Of course, and you want to protect yourself too, how you feel; it’s hard to perform things that are so emotionally wrought.
Exactly. I don’t play certain songs. I won’t play “Eucalyptus”: I don’t feel like playing it. It’s the one about how he crushed me. And that’s the truth.
We’ve spoken a lot about having control over the process, so I’m wondering what you’ve discovered about yourself while making the album.
I have a public persona of being very confident, but when I went into this album, I did not feel confident at all. I feel a lot more confidence now in myself as a writer, without needing Tucker to say, “You’re okay.” I feel much more confident as a live player in the studio, a performance bass player, and I feel more confident as a producer: someone who could produce someone else’s record or produce my own record on my own without a co-producer, and those are big changes. That’s liberating for sure.
Outside of the album itself, are there any hobbies you’ve picked up that have fed into that independence or that sense of identity?
I started long-distance cycling … I started painting [too], because I moved to my new house about a year ago, and I didn’t have any art because I’d purged all our old art, slash didn’t have any art because Tucker was always decorating. I was like: Well, I don’t have a big budget. I just spent tons of money on my divorce. Let me start painting because I’ll put something on the wall myself.
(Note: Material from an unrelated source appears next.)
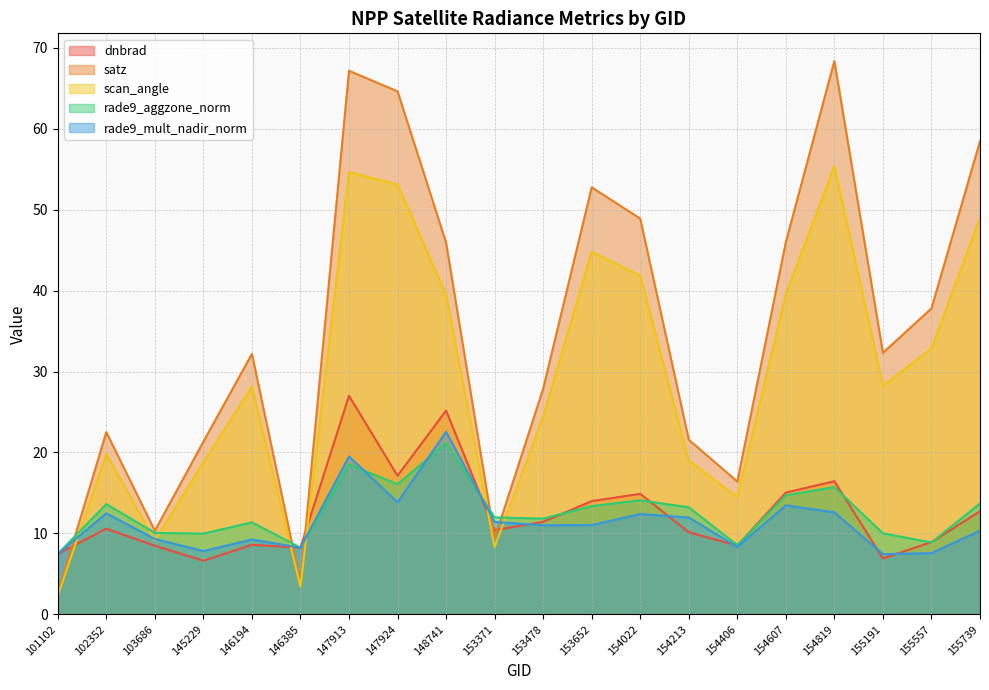

Between 153652 and 155739, which series saw the biggest shift?

satz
And then one thing led to the next and I was going into my obsessive mode where I was always painting … It’s been something that I felt has helped me claim my own self as an artist and not have any associations with my ex or pressure to collaborate.
It’s very freeing to pick up a new art form that feels practical in the sense that I can decorate my own home and other people’s homes. I still have that beginner’s mind, [but] I’m starting to feel a little bit of weirdness around it. That’s something I’m looking at: why do we start to get neurotic about art as we get more involved in it? Why can’t we keep that childlike wonder and that lack of attachment that you feel in the beginning? But still, it’s still fun for me and it’s not pressurized, whereas music is my career, it is how I make a living, it is how I feed my family, so there is pressure there that isn’t there with the visual arts yet.